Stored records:
===

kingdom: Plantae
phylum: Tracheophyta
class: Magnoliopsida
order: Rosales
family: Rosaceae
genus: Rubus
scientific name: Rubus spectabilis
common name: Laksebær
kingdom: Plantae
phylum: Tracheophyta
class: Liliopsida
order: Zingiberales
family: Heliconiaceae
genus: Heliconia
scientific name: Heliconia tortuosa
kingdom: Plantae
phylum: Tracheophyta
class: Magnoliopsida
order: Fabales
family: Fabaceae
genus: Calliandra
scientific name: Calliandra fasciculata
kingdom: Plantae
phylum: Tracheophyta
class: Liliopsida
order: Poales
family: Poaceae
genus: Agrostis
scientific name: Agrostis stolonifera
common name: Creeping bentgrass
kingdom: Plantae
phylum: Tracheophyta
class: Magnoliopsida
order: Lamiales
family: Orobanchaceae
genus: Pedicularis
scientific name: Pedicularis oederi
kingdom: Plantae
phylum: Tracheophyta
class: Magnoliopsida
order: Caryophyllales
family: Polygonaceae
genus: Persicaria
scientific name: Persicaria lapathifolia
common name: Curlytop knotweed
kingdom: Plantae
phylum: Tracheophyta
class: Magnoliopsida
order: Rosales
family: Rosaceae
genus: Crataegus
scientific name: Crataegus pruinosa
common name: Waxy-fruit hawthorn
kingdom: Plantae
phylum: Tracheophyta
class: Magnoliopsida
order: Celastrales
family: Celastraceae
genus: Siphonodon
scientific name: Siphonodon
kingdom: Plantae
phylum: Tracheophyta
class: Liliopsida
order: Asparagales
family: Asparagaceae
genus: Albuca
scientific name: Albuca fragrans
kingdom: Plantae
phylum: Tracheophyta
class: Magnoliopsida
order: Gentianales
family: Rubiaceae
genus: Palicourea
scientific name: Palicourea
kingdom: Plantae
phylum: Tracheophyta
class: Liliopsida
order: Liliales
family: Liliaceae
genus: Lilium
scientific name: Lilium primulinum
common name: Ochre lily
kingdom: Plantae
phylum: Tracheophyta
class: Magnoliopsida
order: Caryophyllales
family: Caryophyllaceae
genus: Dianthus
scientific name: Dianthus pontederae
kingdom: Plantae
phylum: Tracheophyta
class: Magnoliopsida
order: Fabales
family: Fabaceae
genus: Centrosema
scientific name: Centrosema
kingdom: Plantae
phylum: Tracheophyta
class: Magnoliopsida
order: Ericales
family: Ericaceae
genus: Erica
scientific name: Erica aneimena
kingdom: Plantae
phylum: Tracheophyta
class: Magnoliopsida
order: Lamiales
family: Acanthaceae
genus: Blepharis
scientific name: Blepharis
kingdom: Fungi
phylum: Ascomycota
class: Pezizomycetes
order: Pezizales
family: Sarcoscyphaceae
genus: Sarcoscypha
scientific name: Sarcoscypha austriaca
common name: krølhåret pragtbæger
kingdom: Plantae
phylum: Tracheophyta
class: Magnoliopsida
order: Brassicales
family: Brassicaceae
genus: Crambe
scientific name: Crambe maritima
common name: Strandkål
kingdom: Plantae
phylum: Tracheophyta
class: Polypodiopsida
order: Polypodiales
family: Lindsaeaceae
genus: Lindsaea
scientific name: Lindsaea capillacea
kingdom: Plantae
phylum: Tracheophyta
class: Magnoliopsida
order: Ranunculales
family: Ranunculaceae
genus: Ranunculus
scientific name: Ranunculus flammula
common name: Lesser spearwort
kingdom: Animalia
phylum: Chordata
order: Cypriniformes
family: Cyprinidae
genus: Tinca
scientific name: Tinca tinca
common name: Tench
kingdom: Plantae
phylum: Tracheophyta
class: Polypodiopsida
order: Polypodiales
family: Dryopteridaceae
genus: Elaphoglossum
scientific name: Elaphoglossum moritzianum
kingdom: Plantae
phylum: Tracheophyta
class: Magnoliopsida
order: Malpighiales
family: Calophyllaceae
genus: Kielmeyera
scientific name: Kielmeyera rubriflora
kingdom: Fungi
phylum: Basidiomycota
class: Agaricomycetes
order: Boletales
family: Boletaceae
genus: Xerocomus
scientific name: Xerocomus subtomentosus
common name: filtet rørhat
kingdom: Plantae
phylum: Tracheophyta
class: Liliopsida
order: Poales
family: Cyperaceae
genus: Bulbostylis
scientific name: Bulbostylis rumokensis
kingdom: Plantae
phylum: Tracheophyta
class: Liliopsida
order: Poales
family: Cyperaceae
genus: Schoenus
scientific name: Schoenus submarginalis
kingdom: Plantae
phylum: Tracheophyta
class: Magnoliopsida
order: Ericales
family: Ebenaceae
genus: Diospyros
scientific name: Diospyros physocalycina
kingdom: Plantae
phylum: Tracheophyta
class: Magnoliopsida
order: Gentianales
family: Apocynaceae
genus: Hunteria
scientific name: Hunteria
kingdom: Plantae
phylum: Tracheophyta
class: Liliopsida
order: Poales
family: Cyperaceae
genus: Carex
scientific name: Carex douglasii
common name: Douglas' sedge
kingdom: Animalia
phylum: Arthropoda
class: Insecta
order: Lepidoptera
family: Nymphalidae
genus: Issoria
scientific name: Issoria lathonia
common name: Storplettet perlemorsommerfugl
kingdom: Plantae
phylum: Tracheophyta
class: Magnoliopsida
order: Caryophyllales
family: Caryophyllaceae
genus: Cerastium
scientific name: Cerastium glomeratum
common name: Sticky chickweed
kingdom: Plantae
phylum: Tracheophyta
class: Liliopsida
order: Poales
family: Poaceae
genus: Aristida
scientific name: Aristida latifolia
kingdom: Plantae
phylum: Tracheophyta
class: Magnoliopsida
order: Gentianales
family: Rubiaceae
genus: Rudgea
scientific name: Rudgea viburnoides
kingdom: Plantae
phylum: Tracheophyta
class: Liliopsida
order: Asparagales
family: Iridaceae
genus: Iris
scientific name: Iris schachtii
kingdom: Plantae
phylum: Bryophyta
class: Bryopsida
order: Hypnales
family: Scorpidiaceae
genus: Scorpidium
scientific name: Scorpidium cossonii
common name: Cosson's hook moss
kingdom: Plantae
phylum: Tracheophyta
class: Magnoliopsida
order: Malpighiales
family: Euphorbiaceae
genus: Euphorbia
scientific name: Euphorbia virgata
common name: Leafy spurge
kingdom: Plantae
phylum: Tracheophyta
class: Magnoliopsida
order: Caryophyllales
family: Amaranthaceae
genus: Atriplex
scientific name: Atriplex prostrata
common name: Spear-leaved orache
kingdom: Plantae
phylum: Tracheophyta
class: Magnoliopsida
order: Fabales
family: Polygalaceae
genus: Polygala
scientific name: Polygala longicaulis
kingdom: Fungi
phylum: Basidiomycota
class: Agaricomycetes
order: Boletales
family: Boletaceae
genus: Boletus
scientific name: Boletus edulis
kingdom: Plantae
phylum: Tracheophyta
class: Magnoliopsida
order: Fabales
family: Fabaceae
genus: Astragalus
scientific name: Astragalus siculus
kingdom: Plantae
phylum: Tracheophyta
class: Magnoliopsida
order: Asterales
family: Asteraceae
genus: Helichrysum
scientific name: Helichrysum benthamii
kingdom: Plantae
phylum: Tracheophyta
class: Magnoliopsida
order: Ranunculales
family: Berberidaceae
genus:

===

WHAT TO PRODUCE. Write out all the items above again, substituting "vernacular name" for each occurrence of "common name" and leaving everything else the same.

IN RESPONSE.
kingdom: Plantae
phylum: Tracheophyta
class: Magnoliopsida
order: Rosales
family: Rosaceae
genus: Rubus
scientific name: Rubus spectabilis
vernacular name: Laksebær
kingdom: Plantae
phylum: Tracheophyta
class: Liliopsida
order: Zingiberales
family: Heliconiaceae
genus: Heliconia
scientific name: Heliconia tortuosa
kingdom: Plantae
phylum: Tracheophyta
class: Magnoliopsida
order: Fabales
family: Fabaceae
genus: Calliandra
scientific name: Calliandra fasciculata
kingdom: Plantae
phylum: Tracheophyta
class: Liliopsida
order: Poales
family: Poaceae
genus: Agrostis
scientific name: Agrostis stolonifera
vernacular name: Creeping bentgrass
kingdom: Plantae
phylum: Tracheophyta
class: Magnoliopsida
order: Lamiales
family: Orobanchaceae
genus: Pedicularis
scientific name: Pedicularis oederi
kingdom: Plantae
phylum: Tracheophyta
class: Magnoliopsida
order: Caryophyllales
family: Polygonaceae
genus: Persicaria
scientific name: Persicaria lapathifolia
vernacular name: Curlytop knotweed
kingdom: Plantae
phylum: Tracheophyta
class: Magnoliopsida
order: Rosales
family: Rosaceae
genus: Crataegus
scientific name: Crataegus pruinosa
vernacular name: Waxy-fruit hawthorn
kingdom: Plantae
phylum: Tracheophyta
class: Magnoliopsida
order: Celastrales
family: Celastraceae
genus: Siphonodon
scientific name: Siphonodon
kingdom: Plantae
phylum: Tracheophyta
class: Liliopsida
order: Asparagales
family: Asparagaceae
genus: Albuca
scientific name: Albuca fragrans
kingdom: Plantae
phylum: Tracheophyta
class: Magnoliopsida
order: Gentianales
family: Rubiaceae
genus: Palicourea
scientific name: Palicourea
kingdom: Plantae
phylum: Tracheophyta
class: Liliopsida
order: Liliales
family: Liliaceae
genus: Lilium
scientific name: Lilium primulinum
vernacular name: Ochre lily
kingdom: Plantae
phylum: Tracheophyta
class: Magnoliopsida
order: Caryophyllales
family: Caryophyllaceae
genus: Dianthus
scientific name: Dianthus pontederae
kingdom: Plantae
phylum: Tracheophyta
class: Magnoliopsida
order: Fabales
family: Fabaceae
genus: Centrosema
scientific name: Centrosema
kingdom: Plantae
phylum: Tracheophyta
class: Magnoliopsida
order: Ericales
family: Ericaceae
genus: Erica
scientific name: Erica aneimena
kingdom: Plantae
phylum: Tracheophyta
class: Magnoliopsida
order: Lamiales
family: Acanthaceae
genus: Blepharis
scientific name: Blepharis
kingdom: Fungi
phylum: Ascomycota
class: Pezizomycetes
order: Pezizales
family: Sarcoscyphaceae
genus: Sarcoscypha
scientific name: Sarcoscypha austriaca
vernacular name: krølhåret pragtbæger
kingdom: Plantae
phylum: Tracheophyta
class: Magnoliopsida
order: Brassicales
family: Brassicaceae
genus: Crambe
scientific name: Crambe maritima
vernacular name: Strandkål
kingdom: Plantae
phylum: Tracheophyta
class: Polypodiopsida
order: Polypodiales
family: Lindsaeaceae
genus: Lindsaea
scientific name: Lindsaea capillacea
kingdom: Plantae
phylum: Tracheophyta
class: Magnoliopsida
order: Ranunculales
family: Ranunculaceae
genus: Ranunculus
scientific name: Ranunculus flammula
vernacular name: Lesser spearwort
kingdom: Animalia
phylum: Chordata
order: Cypriniformes
family: Cyprinidae
genus: Tinca
scientific name: Tinca tinca
vernacular name: Tench
kingdom: Plantae
phylum: Tracheophyta
class: Polypodiopsida
order: Polypodiales
family: Dryopteridaceae
genus: Elaphoglossum
scientific name: Elaphoglossum moritzianum
kingdom: Plantae
phylum: Tracheophyta
class: Magnoliopsida
order: Malpighiales
family: Calophyllaceae
genus: Kielmeyera
scientific name: Kielmeyera rubriflora
kingdom: Fungi
phylum: Basidiomycota
class: Agaricomycetes
order: Boletales
family: Boletaceae
genus: Xerocomus
scientific name: Xerocomus subtomentosus
vernacular name: filtet rørhat
kingdom: Plantae
phylum: Tracheophyta
class: Liliopsida
order: Poales
family: Cyperaceae
genus: Bulbostylis
scientific name: Bulbostylis rumokensis
kingdom: Plantae
phylum: Tracheophyta
class: Liliopsida
order: Poales
family: Cyperaceae
genus: Schoenus
scientific name: Schoenus submarginalis
kingdom: Plantae
phylum: Tracheophyta
class: Magnoliopsida
order: Ericales
family: Ebenaceae
genus: Diospyros
scientific name: Diospyros physocalycina
kingdom: Plantae
phylum: Tracheophyta
class: Magnoliopsida
order: Gentianales
family: Apocynaceae
genus: Hunteria
scientific name: Hunteria
kingdom: Plantae
phylum: Tracheophyta
class: Liliopsida
order: Poales
family: Cyperaceae
genus: Carex
scientific name: Carex douglasii
vernacular name: Douglas' sedge
kingdom: Animalia
phylum: Arthropoda
class: Insecta
order: Lepidoptera
family: Nymphalidae
genus: Issoria
scientific name: Issoria lathonia
vernacular name: Storplettet perlemorsommerfugl
kingdom: Plantae
phylum: Tracheophyta
class: Magnoliopsida
order: Caryophyllales
family: Caryophyllaceae
genus: Cerastium
scientific name: Cerastium glomeratum
vernacular name: Sticky chickweed
kingdom: Plantae
phylum: Tracheophyta
class: Liliopsida
order: Poales
family: Poaceae
genus: Aristida
scientific name: Aristida latifolia
kingdom: Plantae
phylum: Tracheophyta
class: Magnoliopsida
order: Gentianales
family: Rubiaceae
genus: Rudgea
scientific name: Rudgea viburnoides
kingdom: Plantae
phylum: Tracheophyta
class: Liliopsida
order: Asparagales
family: Iridaceae
genus: Iris
scientific name: Iris schachtii
kingdom: Plantae
phylum: Bryophyta
class: Bryopsida
order: Hypnales
family: Scorpidiaceae
genus: Scorpidium
scientific name: Scorpidium cossonii
vernacular name: Cosson's hook moss
kingdom: Plantae
phylum: Tracheophyta
class: Magnoliopsida
order: Malpighiales
family: Euphorbiaceae
genus: Euphorbia
scientific name: Euphorbia virgata
vernacular name: Leafy spurge
kingdom: Plantae
phylum: Tracheophyta
class: Magnoliopsida
order: Caryophyllales
family: Amaranthaceae
genus: Atriplex
scientific name: Atriplex prostrata
vernacular name: Spear-leaved orache
kingdom: Plantae
phylum: Tracheophyta
class: Magnoliopsida
order: Fabales
family: Polygalaceae
genus: Polygala
scientific name: Polygala longicaulis
kingdom: Fungi
phylum: Basidiomycota
class: Agaricomycetes
order: Boletales
family: Boletaceae
genus: Boletus
scientific name: Boletus edulis
kingdom: Plantae
phylum: Tracheophyta
class: Magnoliopsida
order: Fabales
family: Fabaceae
genus: Astragalus
scientific name: Astragalus siculus
kingdom: Plantae
phylum: Tracheophyta
class: Magnoliopsida
order: Asterales
family: Asteraceae
genus: Helichrysum
scientific name: Helichrysum benthamii
kingdom: Plantae
phylum: Tracheophyta
class: Magnoliopsida
order: Ranunculales
family: Berberidaceae
genus:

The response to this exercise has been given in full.